> _Reading passage_:
——————
Silicon Elastomer Developments 1967-1977, Rubber Chemistry Technology, vol.
52, No. 3, Jul.-Aug. 1979, pp. 487-489.
|
Primary Examiner: Sotelo; Jesus D.
Attorney, Agent or Firm: Malin, Haley, DiMaggio & Crosby
Claims
I claim:
1. A connection for installation between marine engines and exhaust
conduits, comprising a flexible silicone rubber conduit having at least
one heat resistant fiber material impregnated therein, said fiber being
adapted to provide heat resistance and mechanical strength to said
silicone rubber conduit.
2. The connection of claim 1, wherein said heat resistant fiber material is
a blend of poly(m-phenylene isophthalamide) and poly(p-phenylene
terephthalamide).
3. The connection of claim 1, wherein said heat resistant fiber material is
selected from the group consisting of polybenzimidazoles, polyoxadiazoles
and polyparaphenylene terephthalamide.
4. The connection of claim 1, wherein said heat resistant fiber material is
selected from the group consisting of polybenzimidazoles; polyoxadiazoles;
polyparaphenylene terephthalamide; heat-treated/cyclized acrylics; cotton,
dacron, and rayon coated with flame resistant coating compositions;
cotton, dacron, rayon, polyolefins, polyesters, and acrylics spun with
flame retardant additives; cotton, dacron, rayon, pololefins, polyesters,
and acrylics spun with flame resistant polymers; asbestos; fiberglass; and
aluminum silicate.
——————
> _Dataset excerpt_:

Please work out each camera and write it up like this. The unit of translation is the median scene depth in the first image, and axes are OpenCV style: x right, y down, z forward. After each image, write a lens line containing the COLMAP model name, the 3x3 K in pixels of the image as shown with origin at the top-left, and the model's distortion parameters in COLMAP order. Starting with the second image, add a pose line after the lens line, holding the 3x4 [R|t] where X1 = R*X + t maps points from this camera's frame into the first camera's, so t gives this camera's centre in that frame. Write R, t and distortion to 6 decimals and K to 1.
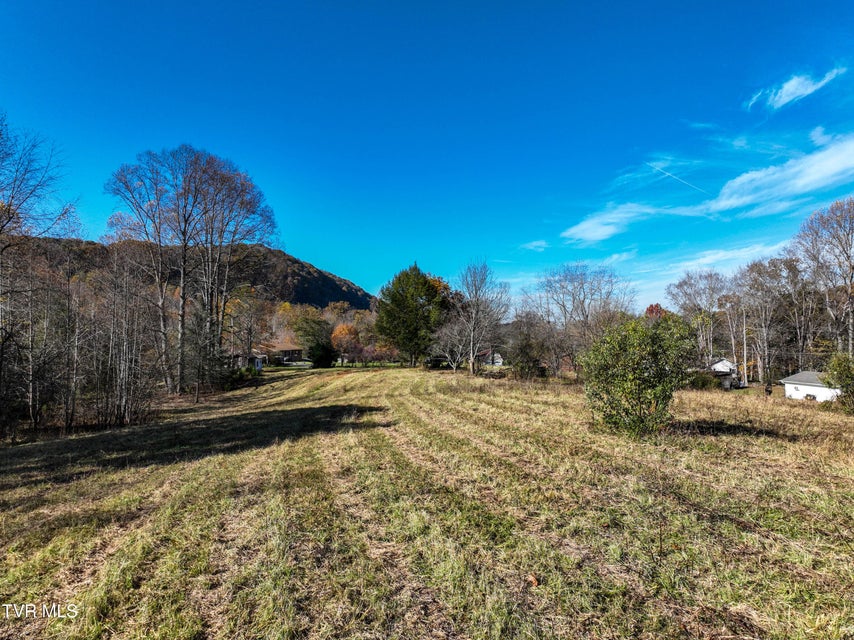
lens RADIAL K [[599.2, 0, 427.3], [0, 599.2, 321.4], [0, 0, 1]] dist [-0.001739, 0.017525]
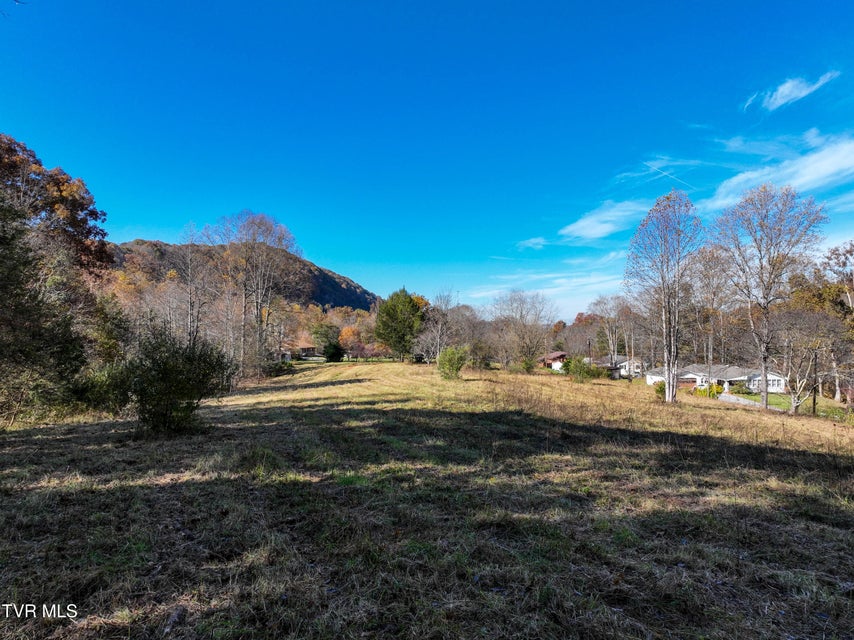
——————
> _Work instructions_:
Print the patent text on the silicone rubber exhaust connection in full again, word for word and unchanged.

> _Finished exercise_:
Silicon Elastomer Developments 1967-1977, Rubber Chemistry Technology, vol.
52, No. 3, Jul.-Aug. 1979, pp. 487-489.
|
Primary Examiner: Sotelo; Jesus D.
Attorney, Agent or Firm: Malin, Haley, DiMaggio & Crosby
Claims
I claim:
1. A connection for installation between marine engines and exhaust
conduits, comprising a flexible silicone rubber conduit having at least
one heat resistant fiber material impregnated therein, said fiber being
adapted to provide heat resistance and mechanical strength to said
silicone rubber conduit.
2. The connection of claim 1, wherein said heat resistant fiber material is
a blend of poly(m-phenylene isophthalamide) and poly(p-phenylene
terephthalamide).
3. The connection of claim 1, wherein said heat resistant fiber material is
selected from the group consisting of polybenzimidazoles, polyoxadiazoles
and polyparaphenylene terephthalamide.
4. The connection of claim 1, wherein said heat resistant fiber material is
selected from the group consisting of polybenzimidazoles; polyoxadiazoles;
polyparaphenylene terephthalamide; heat-treated/cyclized acrylics; cotton,
dacron, and rayon coated with flame resistant coating compositions;
cotton, dacron, rayon, polyolefins, polyesters, and acrylics spun with
flame retardant additives; cotton, dacron, rayon, pololefins, polyesters,
and acrylics spun with flame resistant polymers; asbestos; fiberglass; and
aluminum silicate.